Why did PKMI rebrand as Prévoir?
We wanted to align with our mother company in France, which has undergone a new identity and new logo, and then we took this opportunity to align all our operations in France, Portugal and Vietnam. Cambodia was the last to take on the new company identity.
How have Cambodian operations grown in the last five years?
In the five years that we have had the licence for micro-insurance it has been great. We just crossed the 300,000 active policy-holder mark. And in terms of insured, we have 127,000 clients. What that means is that for those that are insured, they generally have more than one policy. In terms of revenue, Prévoir doubles its turnover each year and at the end of October we just crossed $1 million mark, compared to last year’s revenue of $620,000. So we predict for 2016 we will end with revenue of about $1.3 million.
How has the company improved its services?
We have improved a lot in our processes in terms of quality of services. Last year, we were only in 15 provinces. Now we are nationwide in all 25 provinces. In terms of staff, we went from 30 last year to hopefully over 100 by the end of this year. In each province we have staff members to help our clients.
How do costs differ for corporate and MFI clients?
For MFI clients our packages start at $6 per year, and for corporate clients they start at $33 per year. Of course the different costs provide different benefits. But for MFIs we design our products on the capacity of clients’ ability to pay, at $6, $12 to $18 per packages
What are the main channels for product distribution?
We work through two main channels: insuring staff that work for companies, and for microfinance institutions. Corporate policy-holders only represent 20 percent of our portfolio, while the other 80 percent comes from the MFIs. Currently, we are partnered with eight MFIs. Also, we now have over 200 certified health facilities approved by us for hospitalisation.
How do you ensure that both health facilities and the insured do not abuse your services?
We have to make sure that people that are being admitted really need to be. For certain things like a light fever they do not need to go to a hospital. We fight hard against that because hospitalisation is something that is serious. It is not just going to the doctor for a check-up.
But generally we have to negotiate with health facilities so that they understand our protocols. If we have a health facility that is breaking the rules and admitting people that don’t need to be, we warn them and then remove them from our network if they do not improve. Right now, we have five health facilities under scrutiny and we removed two last year from our network.
With the government working on legislation for bancassurance how do you hope a new law could increase growth?

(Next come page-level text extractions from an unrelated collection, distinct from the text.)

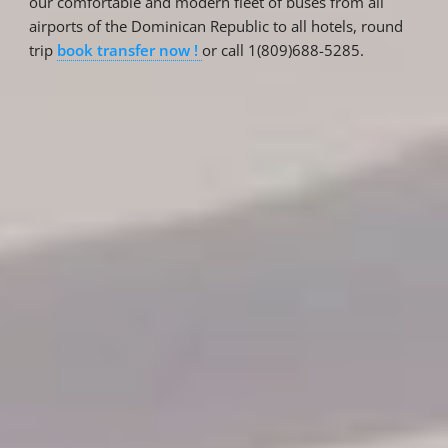
our comfortable and modern fleet of buses from all
airports of the Dominican Republic to all hotels, round
trip
book transfer now !
or call 1(809)688-5285.
Reservations
Reservation status
Hotel Booking
Offer for couples
Group Booking
Tour Reservations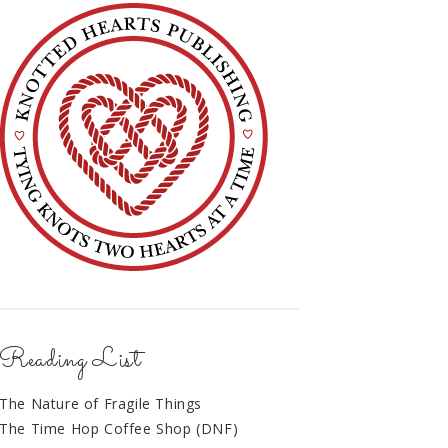
Reading List
The Nature of Fragile Things
The Time Hop Coffee Shop (DNF)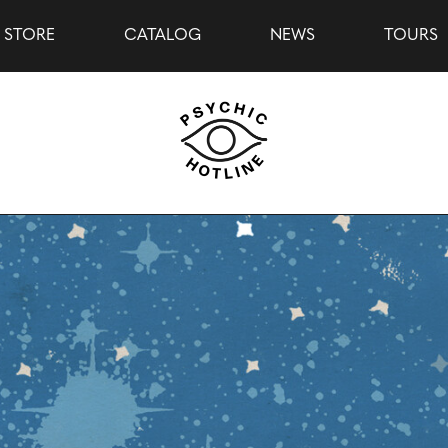
STORE
CATALOG
NEWS
TOURS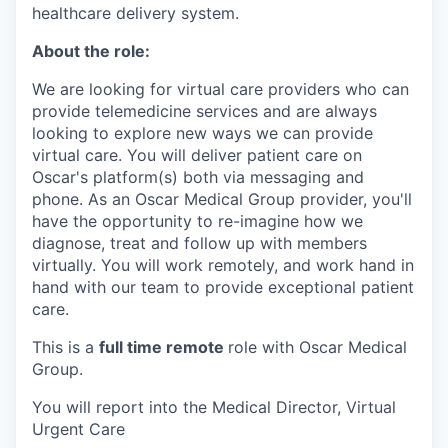
healthcare delivery system.
About the role:
We are looking for virtual care providers who can
provide telemedicine services and are always
looking to explore new ways we can provide
virtual care. You will deliver patient care on
Oscar's platform(s) both via messaging and
phone. As an Oscar Medical Group provider, you'll
have the opportunity to re-imagine how we
diagnose, treat and follow up with members
virtually. You will work remotely, and work hand in
hand with our team to provide exceptional patient
care.
This is a
full time remote
role with Oscar Medical
Group.
You will report into the Medical Director, Virtual
Urgent Care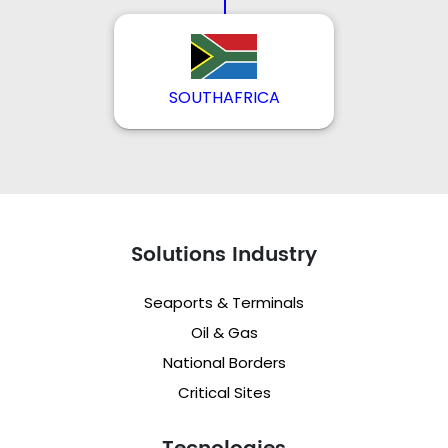
SOUTHAFRICA
Solutions Industry
Seaports & Terminals
Oil & Gas
National Borders
Critical Sites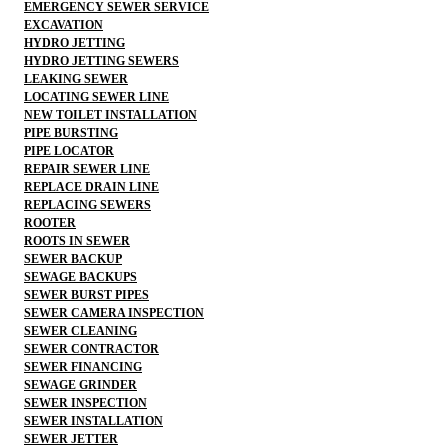
EMERGENCY SEWER SERVICE
EXCAVATION
HYDRO JETTING
HYDRO JETTING SEWERS
LEAKING SEWER
LOCATING SEWER LINE
NEW TOILET INSTALLATION
PIPE BURSTING
PIPE LOCATOR
REPAIR SEWER LINE
REPLACE DRAIN LINE
REPLACING SEWERS
ROOTER
ROOTS IN SEWER
SEWER BACKUP
SEWAGE BACKUPS
SEWER BURST PIPES
SEWER CAMERA INSPECTION
SEWER CLEANING
SEWER CONTRACTOR
SEWER FINANCING
SEWAGE GRINDER
SEWER INSPECTION
SEWER INSTALLATION
SEWER JETTER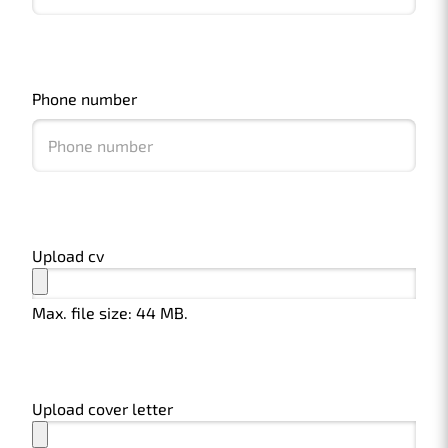
Phone number
Upload cv
Max. file size: 44 MB.
Upload cover letter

We are really keen on having this regulation because of course bancassurance is a really good tool to transmit our products. But we will have to wait to see what the actual legislation looks like and if it will allow us to operate on a referral basis or allow financial institutions to sell our products.
Our company in Vietnam already operates with the bancassurance model. So if it is adopted here it would show maturity in the Cambodian market for financial services.
This interview has been edited for length and clarity.